Выехав на шоссе, он опустил стекло, чтобы прохладный воздух не давал ему расслабиться. Была ясная ночь. Впереди устремлялись в небо огни Голливудского холма, за горами шарили лучи двух прожекторов. Как красиво, подумал Босх, но эта мысль почему-то вызвала у него меланхолию.
За последние несколько лет Лос-Анджелес сильно изменился, но в этом не было ничего нового. Он всегда меняется, за это его Босх и любит. Однако недавние беспорядки и экономический спад оставили особенно неприятные следы на ландшафте – на ландшафте его памяти. Босх никогда не забудет пелену дыма, висевшую над городом, словно некий суперсмог, который не в силах разогнать даже вечерний ветер, и телевизионные кадры, на которых мелькали горящие здания и беспрепятственно орудующие грабители. Для управления это был тяжелый удар, от которого оно до сих пор так и не оправилось.

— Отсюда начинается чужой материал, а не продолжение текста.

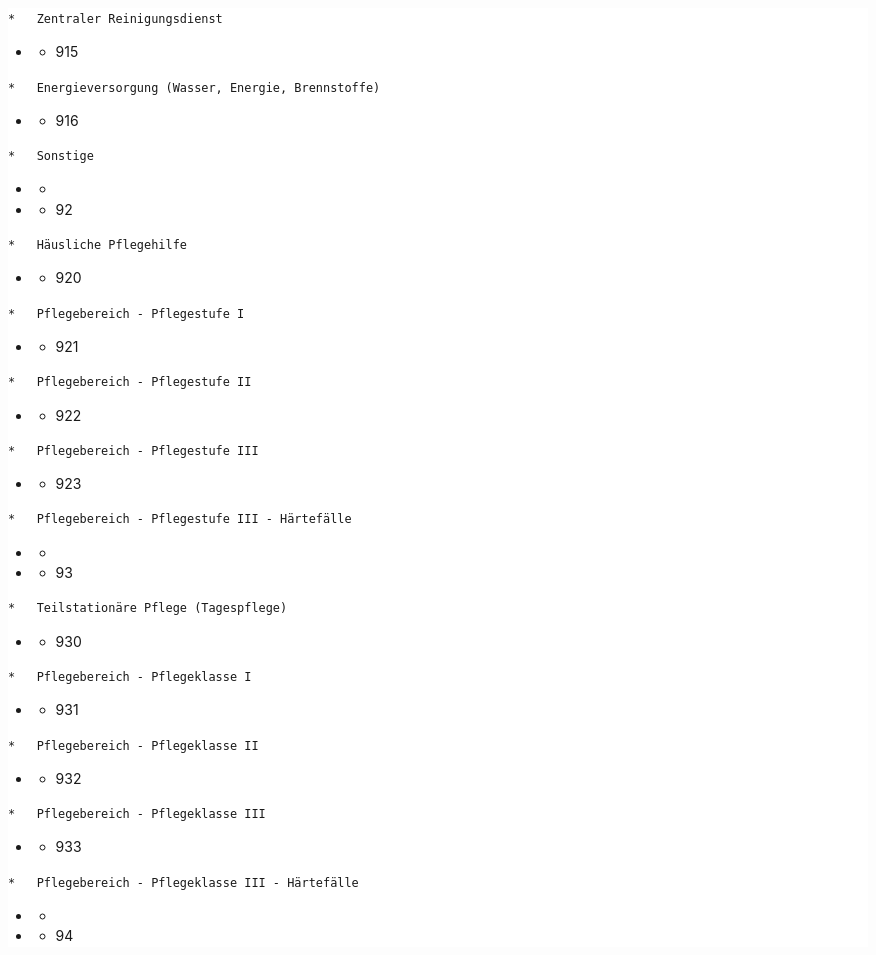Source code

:     *   Zentraler Reinigungsdienst


*    *   915

    *   Energieversorgung (Wasser, Energie, Brennstoffe)


*    *   916

    *   Sonstige


*    *

*    *   92

    *   Häusliche Pflegehilfe


*    *   920

    *   Pflegebereich - Pflegestufe I


*    *   921

    *   Pflegebereich - Pflegestufe II


*    *   922

    *   Pflegebereich - Pflegestufe III


*    *   923

    *   Pflegebereich - Pflegestufe III - Härtefälle


*    *

*    *   93

    *   Teilstationäre Pflege (Tagespflege)


*    *   930

    *   Pflegebereich - Pflegeklasse I


*    *   931

    *   Pflegebereich - Pflegeklasse II


*    *   932

    *   Pflegebereich - Pflegeklasse III


*    *   933

    *   Pflegebereich - Pflegeklasse III - Härtefälle


*    *

*    *   94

Как и город. Многие из социальных болезней, вызвавших этот вулканический взрыв ярости, до сих пор оставались неизлеченными. Красота уживалась с ненавистью и опасностью. Это был город утраченного доверия, живший одной, последней оставшейся надеждой. Противостояние имущих и неимущих представлялось Босху в виде парома, отходящего от причала. Перегруженный паром оставляет переполненный причал, причем некоторые стоят одной ногой на палубе, а другой на причале. Корабль отходит все дальше, и тогда те, кто находился посередине, срываются и падают. Тем не менее на пароме остается еще слишком много народу, так что он опрокинется при первом же ударе волны. Оставшиеся на причале явно этому рады и молятся, чтобы волна поскорее пришла.